### Extract

Categories: Articles:Nuclear Weapons, Articles:Peacemaking, Resources:Peacemaking | Published: 27/09/2018 | Views: 3071

On September 26, Archbishop Paul Richard Gallagher, Secretary for Relations with States and Head of the Delegation of the Holy See to the 73rd Session of the United Nations General Assembly, gave an intervention during the High-Level Plenary Meeting to commemorate and promote The International Day for the Total Elimination of Nuclear Weapons.



Mr. President,
 
The International Day for the Elimination of Nuclear Weapons is an affirmation of our common determination to create conditions and steps necessary for the total elimination of nuclear weapons. We must never resign ourselves to the idea that nuclear weapons are here to stay. We must not lend credence to the idea that contemporary threats to international peace and security do not allow for nuclear disarmament. The world is not safer with nuclear weapons; it is more dangerous. A policy that relies on the possession of nuclear weapons is contradictory to the spirit and purpose of the United Nations because nuclear weapons cannot create for us a stable and secure world, and because peace and international stability cannot be founded on mutually assured destruction or on the threat of total annihilation.
 
The Treaty on the Prohibition of Nuclear Weapons is an important step in our efforts toward a nuclear-free world. Sixty-one States have signed it, fourteen of which have already ratified it. The Holy See, who signed and ratified it on the very day it was opened for signature and ratification on 20 September 2017, wishes to urge others to sign and ratify it. It will be a strong component of the nuclear non-proliferation and disarmament regime once it enters into force. Every signature, every ratification of this Treaty constitutes an important step toward the achievement of a nuclear-free world.
 
The Treaty is the fruit of the efforts of many States and other stakeholders to promote greater awareness and understanding of the humanitarian consequences and environmental disasters that would result from the use of nuclear weapons. The catastrophic impacts of nuclear weapons are foreseeable and frightening. The victims of these weapons are still with us: the Hibakusha are a living testimony to the horrors that nuclear weapons can unleash. They continue to challenge us to recognize that the total elimination of nuclear weapons is not only a security issue, but a moral, humanitarian and environmental imperative.
 
The Holy See wishes to urge all countries to make the Comprehensive Nuclear Test-Ban Treaty (CTBT) a reality by ensuring its entry into force. To ensure that no States can conduct nuclear weapons tests is an essential step to stop the development of even more lethal nuclear weapons and a vital advance toward achieving a nuclear-free world. The responsibility falls on all of us to continue to persuade those States whose ratification is necessary for the CTBT to enter into force of the fundamental importance of ratifying it for world peace.
 
Both the Treaty for the Prohibition of Nuclear Weapons and the CTBT complement the Treaty on the Non-Proliferation of Nuclear Weapons (NPT). They aim to help to achieve the commitment of all Parties enshrined in Article 6, that “Each of the Parties of the Treaty undertakes to pursue negotiations in good faith on effective measures relating to cessation of the nuclear arms race at an early date and to nuclear disarmament, and on a treaty on general and complete disarmament under strict and effective international control.” Today, we must recommit ourselves to a world without nuclear weapons, by fully implementing the NPT.

### Data excerpts

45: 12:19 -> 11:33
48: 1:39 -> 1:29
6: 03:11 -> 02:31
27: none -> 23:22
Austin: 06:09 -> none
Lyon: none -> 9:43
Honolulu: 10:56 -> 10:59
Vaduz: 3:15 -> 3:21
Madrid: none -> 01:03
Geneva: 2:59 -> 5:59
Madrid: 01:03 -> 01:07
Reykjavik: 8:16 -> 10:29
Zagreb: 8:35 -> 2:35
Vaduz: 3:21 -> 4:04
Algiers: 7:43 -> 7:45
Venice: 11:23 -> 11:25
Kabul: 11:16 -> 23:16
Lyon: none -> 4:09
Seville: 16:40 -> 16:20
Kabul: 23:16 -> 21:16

### Challenge A
According to the statement on nuclear weapons, how many States have ratified the Treaty on the Prohibition of Nuclear Weapons?
### Challenge B
Please output all twenty lines of the clock-time records above, unchanged and in the same order.

### Worked solution A
Fourteen

### Worked solution B
45: 12:19 -> 11:33
48: 1:39 -> 1:29
6: 03:11 -> 02:31
27: none -> 23:22
Austin: 06:09 -> none
Lyon: none -> 9:43
Honolulu: 10:56 -> 10:59
Vaduz: 3:15 -> 3:21
Madrid: none -> 01:03
Geneva: 2:59 -> 5:59
Madrid: 01:03 -> 01:07
Reykjavik: 8:16 -> 10:29
Zagreb: 8:35 -> 2:35
Vaduz: 3:21 -> 4:04
Algiers: 7:43 -> 7:45
Venice: 11:23 -> 11:25
Kabul: 11:16 -> 23:16
Lyon: none -> 4:09
Seville: 16:40 -> 16:20
Kabul: 23:16 -> 21:16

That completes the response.